We’re in an era of extreme distrust of government and elected officials. We’ve been hit time and time again by politicians telling us one thing and doing another (see ELLMERS, RENEE). People are starving for political leaders who can be trusted. Playing fast and loose with details of your personal background — like where you went to school — is not helpful in the effort to restore people’s faith in their leaders.
Tillis and his supporters claim the kerfluffle is no big deal because University of Maryland University College is part of the University of Maryland system. Well, let’s look at that logic. Elizabeth City State University is part of the University of North Carolina system. If you get a degree from ECSU, but tell people you are an alum of The University of North Carolina, are you being forthright?

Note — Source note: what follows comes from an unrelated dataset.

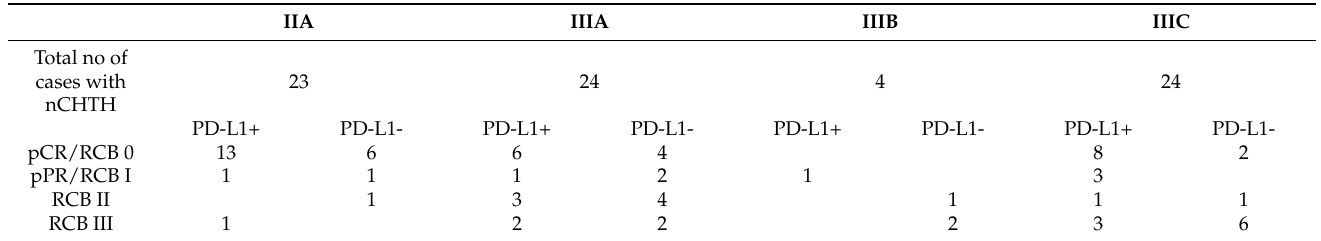
Table 2. PD-L1 status and pathological response to treatment of cases treated with neoadjuvant chemotherapy and surgery.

Even more disturbing is that this whole thing appears to be part of a pattern where Thom Tillis plays around with the truth or just plain exaggerates. Let’s take a look at a passage from the Tillis for Senate web site:
[…] “Tillis rose to the position of Partner in the national business consulting firm PriceWaterhouseCoopers and advised North Carolina’s largest bank and other major national corporations. […]
Sounds impressive, huh? We think so, too. Landing a position with PwC is nothing to sneeze at. But throwing around the word “partner” creates an impression among the general public of something that MAY NOT be the case. People hear “partner” and they think in terms of partners in a law firm or someone who actually has a significant financial stake in a company. It appears that “partners” with PwC are actually contract employees or consultants. According to PwC, the company had 9,957 partners as of June 2013. Saying you are a “partner” can sound a lot better than calling yourself a “consultant.”
(As an aside — I know of a major bank based here in North Carolina that hands out the title “assistant vice-president” to rank-and-file employees ranging from maintenance to tellers and other front-line customer service personnel. It’s a morale-booster and is a whole lot cheaper than handing out raises. )
Let’s look at the whole Aquesta Bank affair. We found a financial disclosure form Tillis filed with the state where he claimed he and his wife were “owners” of the bank. Many Tillis supporters attacked us for making this up, but we only passed along the info Tillis himself submitted to the state under his signature. Other disclosure forms Tillis has submitted reveal that he and his wife have a $15,000 investment in Aquesta Bank. Does being an investor in a publicly-traded company qualify you to call yourself an owner? In a sense, stockholders are owners. But it comes off as quite deceptive to call yourself an “owner” when you are mid- to low-level stockholder. My investment in Apple doesn’t qualify me to call myself an “owner.”
I am actually proud of Speaker Thom for keeping his nose to the grindstone and getting his degree late in life. I teach at the community college level. Many of my students are nontraditional — outside the 18 to 22 demographic — and matriculating while holding down a job and supporting a family. A college degree opens doors for you that may currently be closed and padlocked.
I know. It’s not exactly shocking to hear about a politician stretching and massaging reality. But if we can’t trust the details of WHO YOU ARE, how can you expect us to trust that you will have our best interests at heart when you go to DC?